[Short exercise a]
In the passage below on the University of Queensland's LoRaWAN network, rewrite the stretch from "Using the network, we" through "on that data.", with "sensors" replaced by "detectors".

[Passage given]
╭──

School of
Information Technology and Electrical Engineering

Information technology students are transforming The University of Queensland into a ‘SmartCampus’, connecting custom-built Internet of Things (IoT) devices with a cutting edge LoRaWAN network.

By 2020 there will be over 20 billion Internet of Things (IoT) devices deployed worldwide. Our lives are quickly being transformed through newly interconnected technologies that we can wear, that live in our homes and our workplaces and that talk to each other without us even knowing it, and it’s LoRaWAN that does the connecting.

Using Long Range Wide Area Network (LoRaWAN) communication technology, the IoT is able to exchange data between the physical world, computer systems and back again, and UQ is ahead of the curb, rolling out its own LoRaWAN network to assist in the research and teaching of IoT technologies.

LoRaWAN is to IoT devices what 4G is to smart phones or WiFi for laptops. It supports low-cost, low power, mobile communications for IoT devices with a range of up to 16 kilometres line-of-sight.

Using the network, we can tap into the physical world using sensors of all kinds, analyse the information they collect and make decisions based on that data.

IoT is currently at the top of the Gartner Hype Cycle for Emerging Technologies and promises to transform our cities, homes and our lives.

╰──

Data records
╭──

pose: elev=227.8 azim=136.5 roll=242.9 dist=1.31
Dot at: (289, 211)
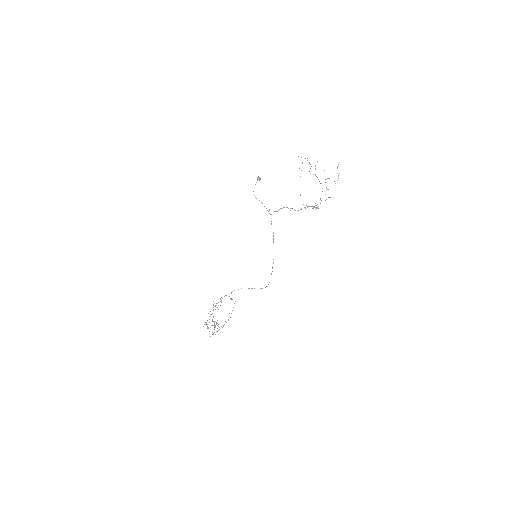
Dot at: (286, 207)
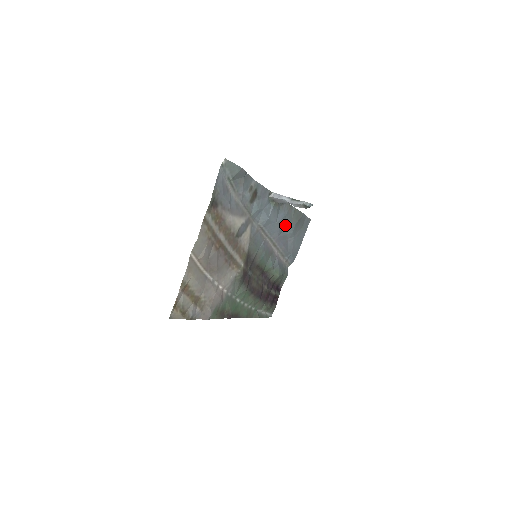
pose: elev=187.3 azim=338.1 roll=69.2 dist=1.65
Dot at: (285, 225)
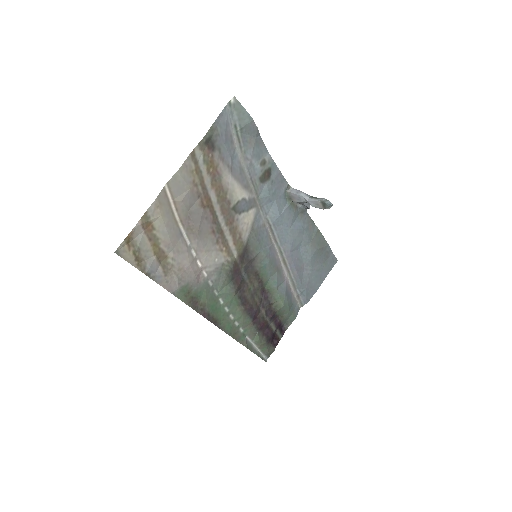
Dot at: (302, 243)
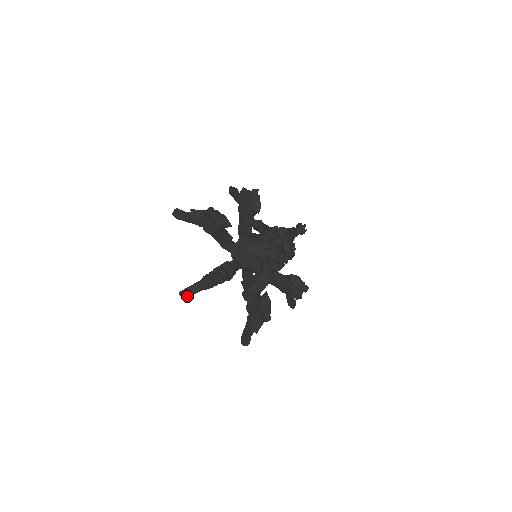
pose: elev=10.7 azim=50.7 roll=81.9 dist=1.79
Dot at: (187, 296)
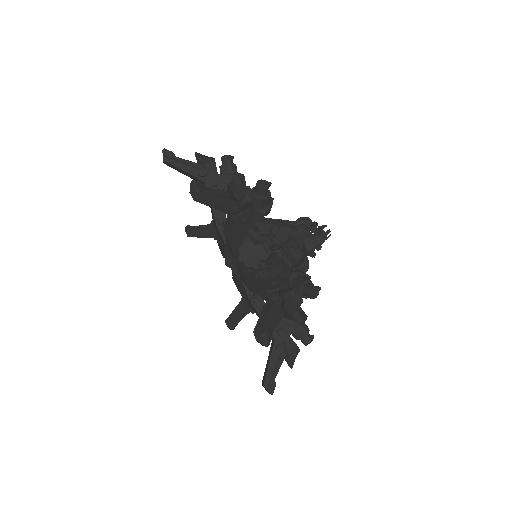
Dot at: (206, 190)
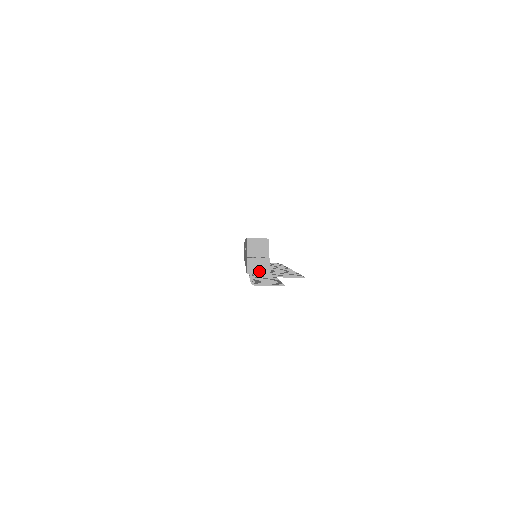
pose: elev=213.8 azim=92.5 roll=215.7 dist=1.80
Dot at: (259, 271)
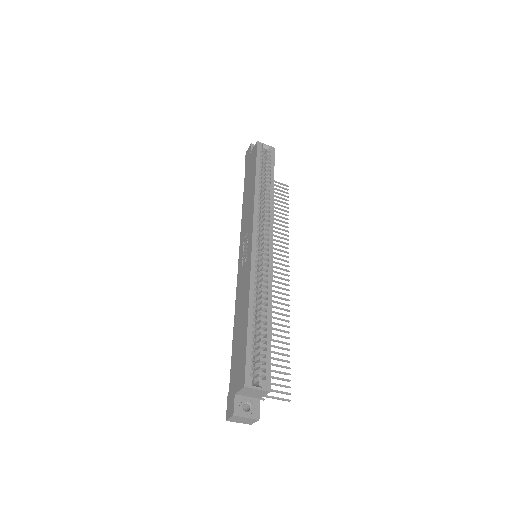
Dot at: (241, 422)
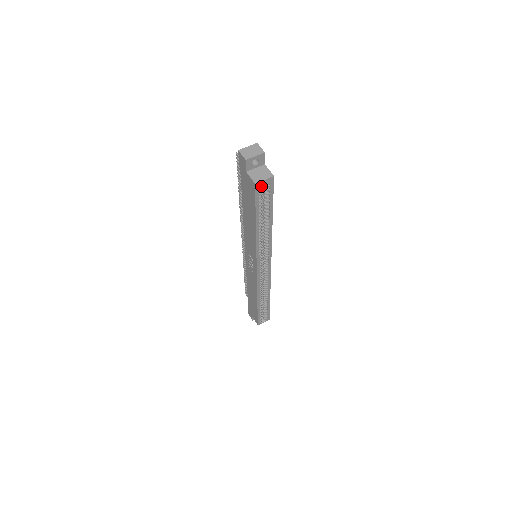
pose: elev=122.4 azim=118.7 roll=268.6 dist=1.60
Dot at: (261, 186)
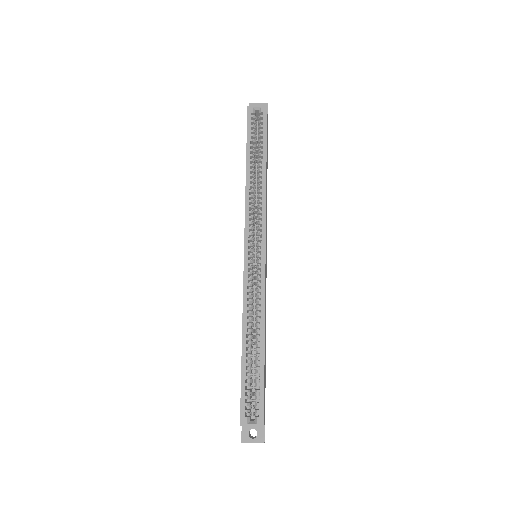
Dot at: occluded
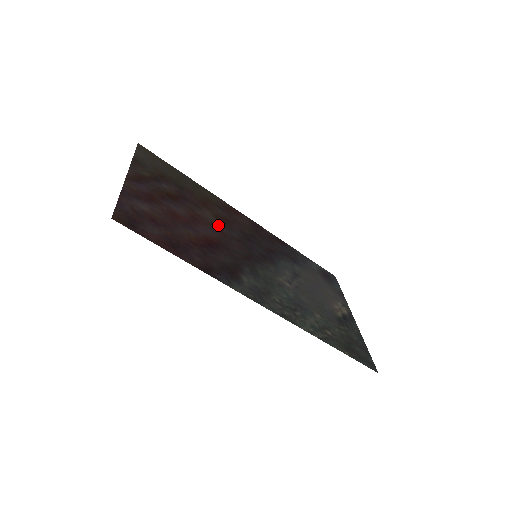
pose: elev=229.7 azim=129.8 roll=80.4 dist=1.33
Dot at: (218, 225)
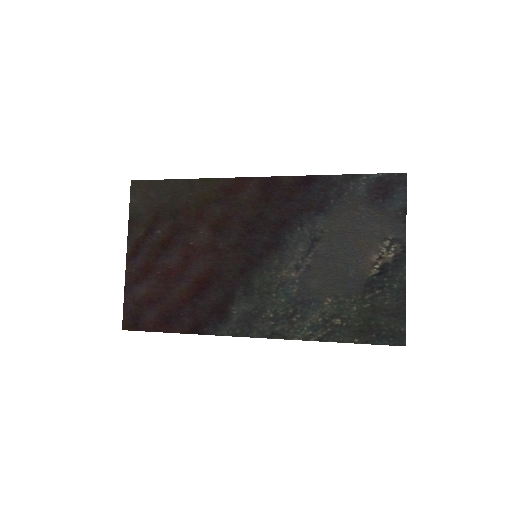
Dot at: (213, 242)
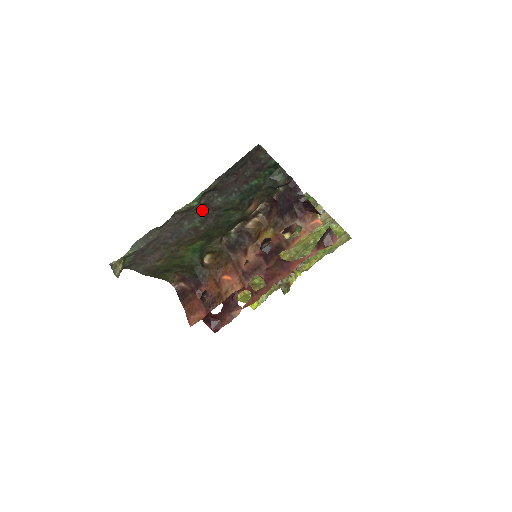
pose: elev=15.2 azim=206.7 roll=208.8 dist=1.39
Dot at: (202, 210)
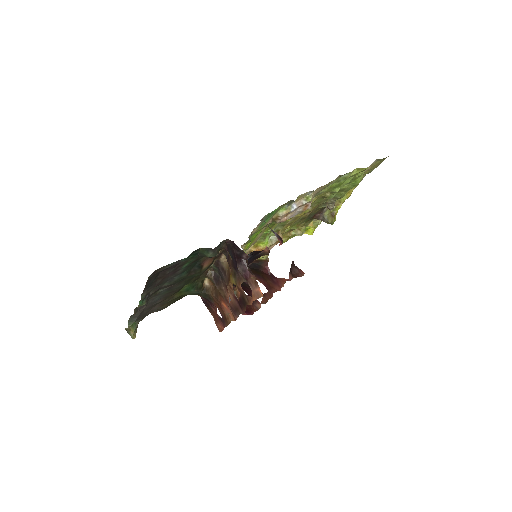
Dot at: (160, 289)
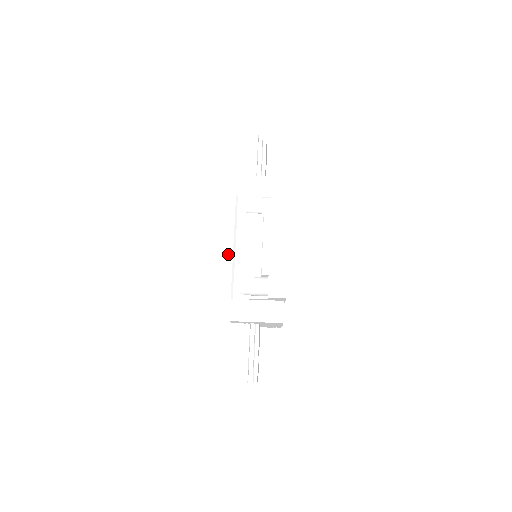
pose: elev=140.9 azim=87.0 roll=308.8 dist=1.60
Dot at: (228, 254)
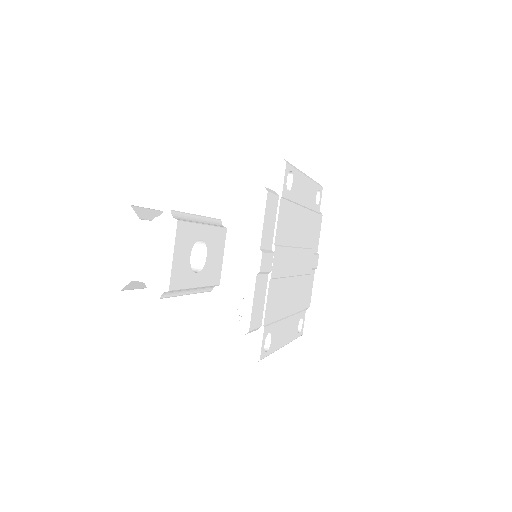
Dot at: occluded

╰──

[Short exercise b]
Write out the stretch of the point correspondence entries above from the line containing "pose: elev=122.4 azim=118.7" through the end of the entries, including both ends, and leave the pictures out.

[Final answer a]
Using the network, we can tap into the physical world using detectors of all kinds, analyse the information they collect and make decisions based on that data.

[Final answer b]
pose: elev=122.4 azim=118.7 roll=268.6 dist=1.60
Dot at: (261, 186)
Dot at: occluded
pose: elev=229.7 azim=129.8 roll=80.4 dist=1.33
Dot at: (218, 225)
Dot at: (213, 242)
pose: elev=15.2 azim=206.7 roll=208.8 dist=1.39
Dot at: (202, 210)
Dot at: (160, 289)
pose: elev=140.9 azim=87.0 roll=308.8 dist=1.60
Dot at: (228, 254)
Dot at: occluded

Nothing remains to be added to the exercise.